Aim of the task
For this exercise, the lines from the one with "Image 2 (165" through the final line of the data below are to be transcribed exactly, and pictures are to be skipped.

Entries taken from a collection
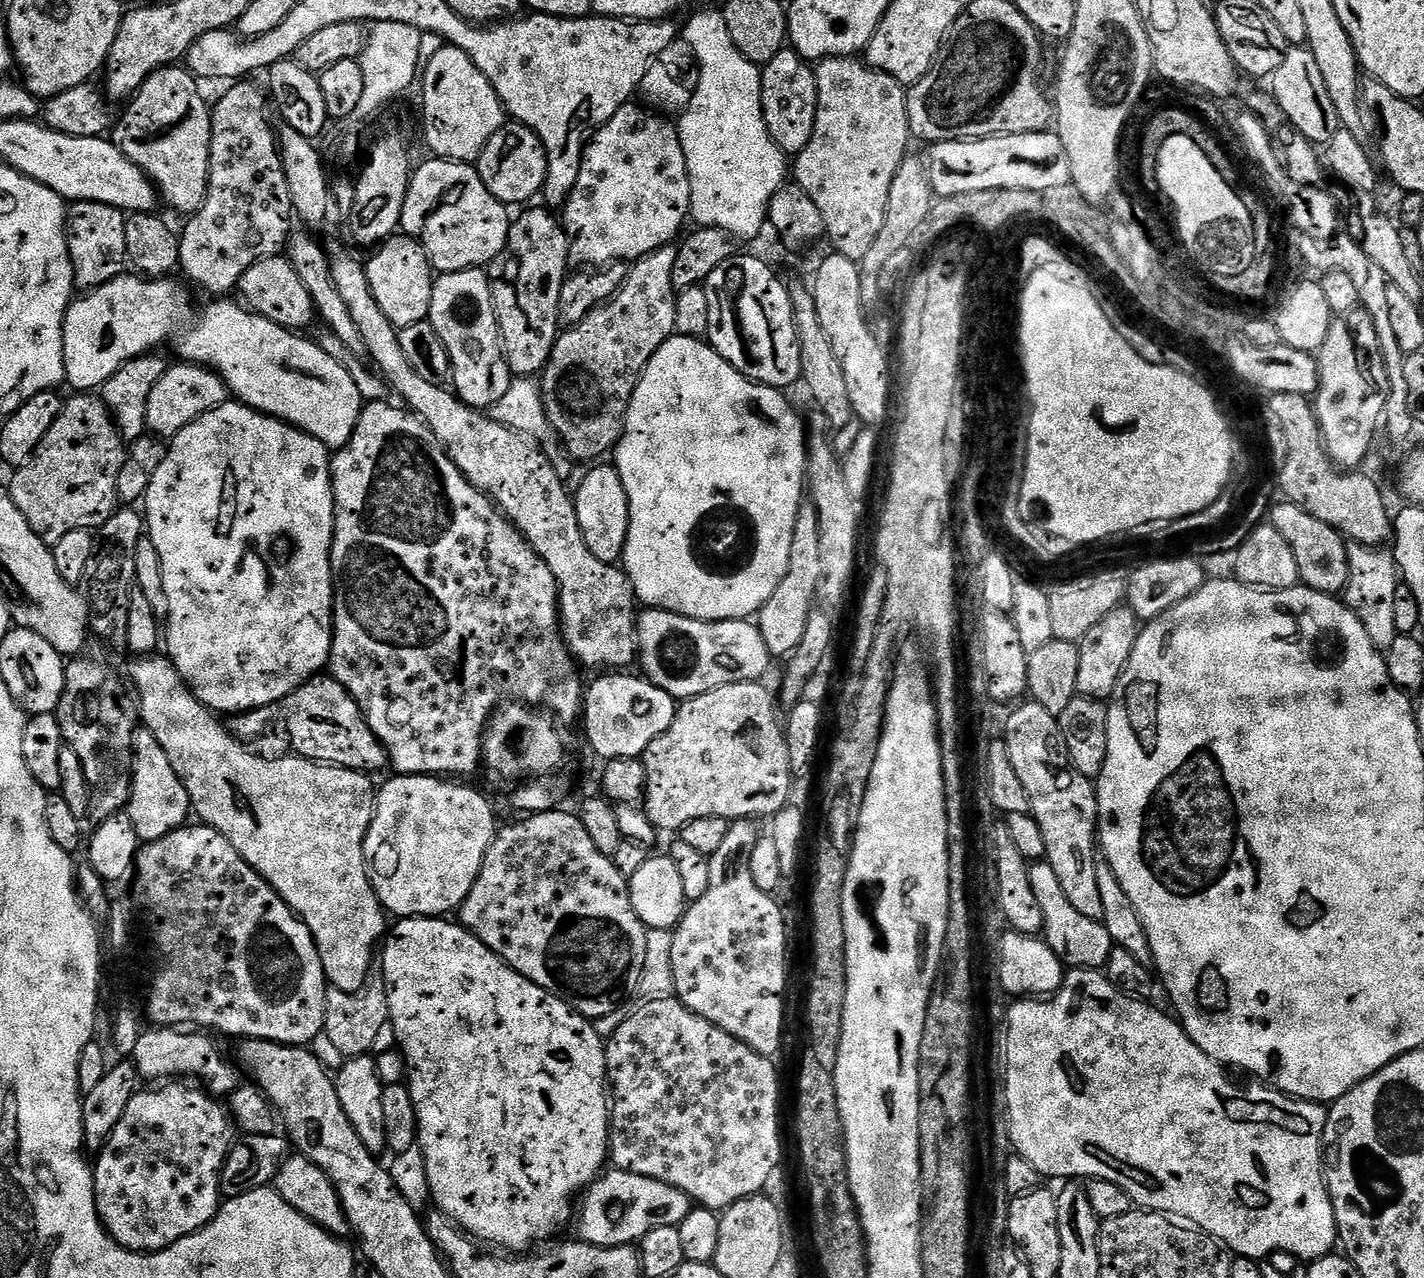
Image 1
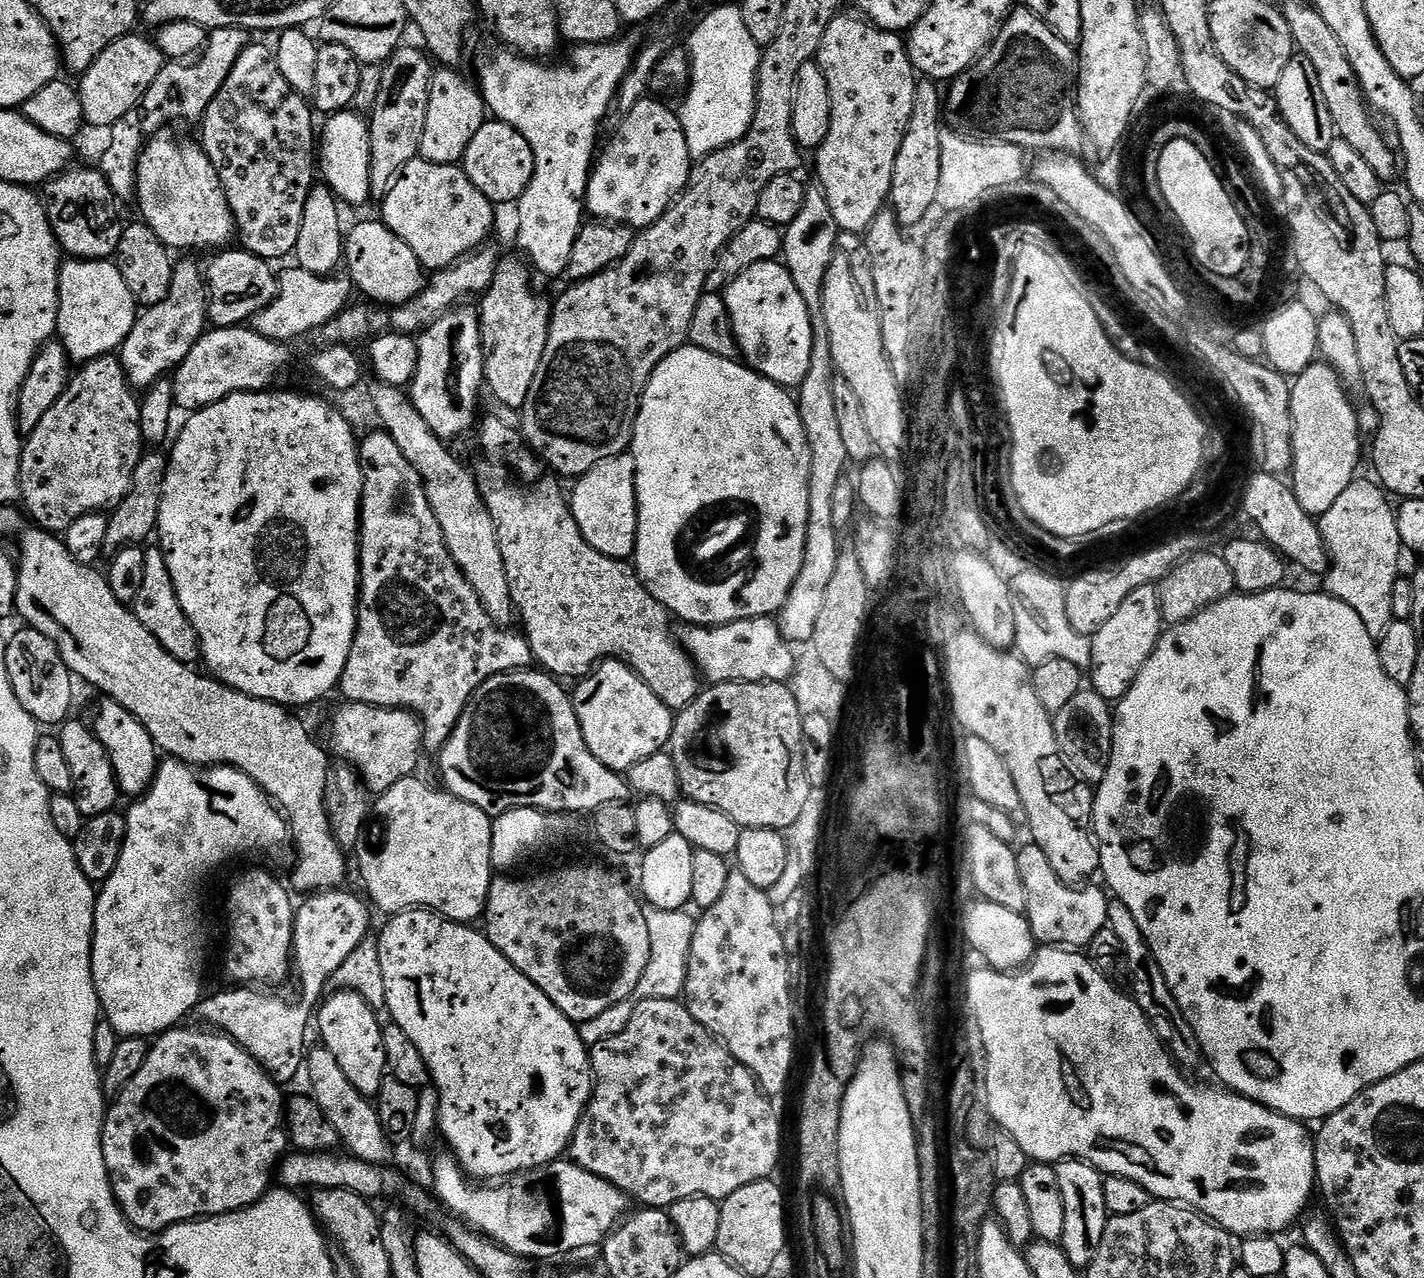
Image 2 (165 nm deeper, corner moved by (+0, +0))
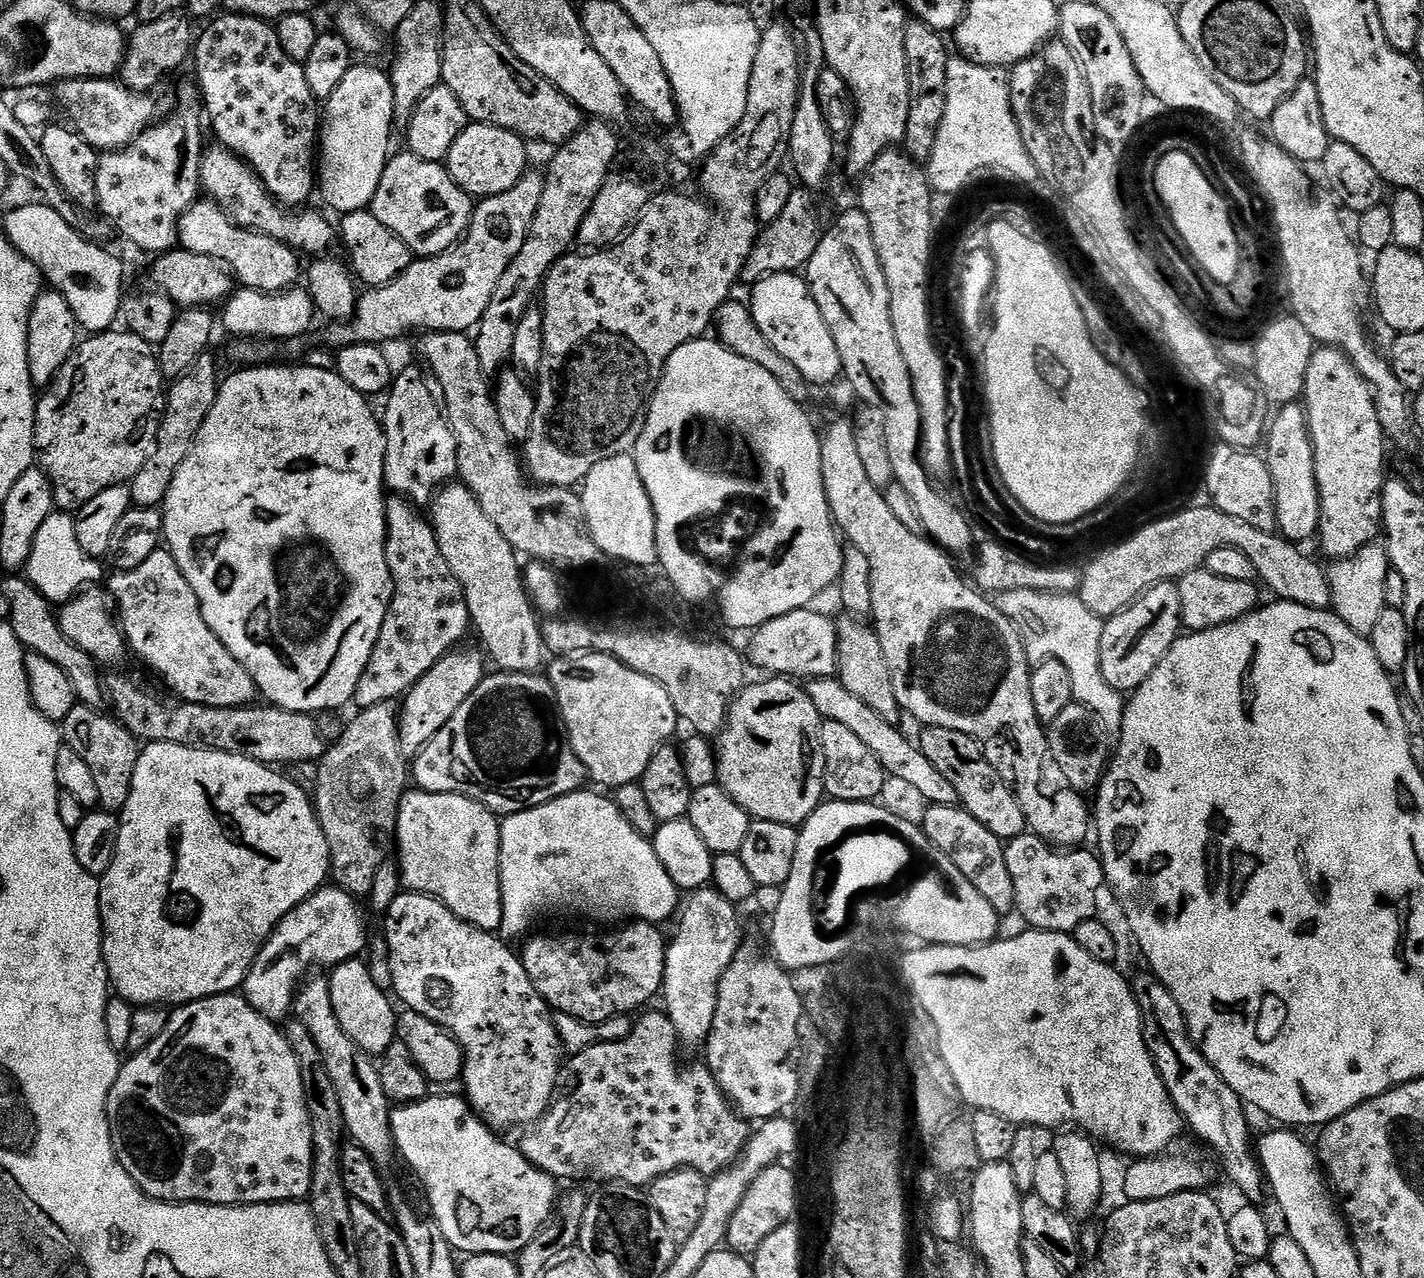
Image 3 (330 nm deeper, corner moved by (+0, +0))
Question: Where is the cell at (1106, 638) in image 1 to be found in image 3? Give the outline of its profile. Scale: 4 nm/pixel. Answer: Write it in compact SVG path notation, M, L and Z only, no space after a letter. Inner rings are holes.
M1171 583L1156 584L1147 588L1140 597L1126 610L1107 617L1104 620L1102 640L1100 642L1100 674L1105 683L1121 694L1131 694L1150 678L1150 674L1162 662L1162 658L1172 648L1181 635L1182 625L1180 623L1180 607L1176 601L1176 589Z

Completed exercise
Image 2 (165 nm deeper, corner moved by (+0, +0))
Image 3 (330 nm deeper, corner moved by (+0, +0))
Question: Where is the cell at (1106, 638) in image 1 to be found in image 3? Give the outline of its profile. Scale: 4 nm/pixel. Answer: Write it in compact SVG path notation, M, L and Z only, no space after a letter. Inner rings are holes.
M1171 583L1156 584L1147 588L1140 597L1126 610L1107 617L1104 620L1102 640L1100 642L1100 674L1105 683L1121 694L1131 694L1150 678L1150 674L1162 662L1162 658L1172 648L1181 635L1182 625L1180 623L1180 607L1176 601L1176 589Z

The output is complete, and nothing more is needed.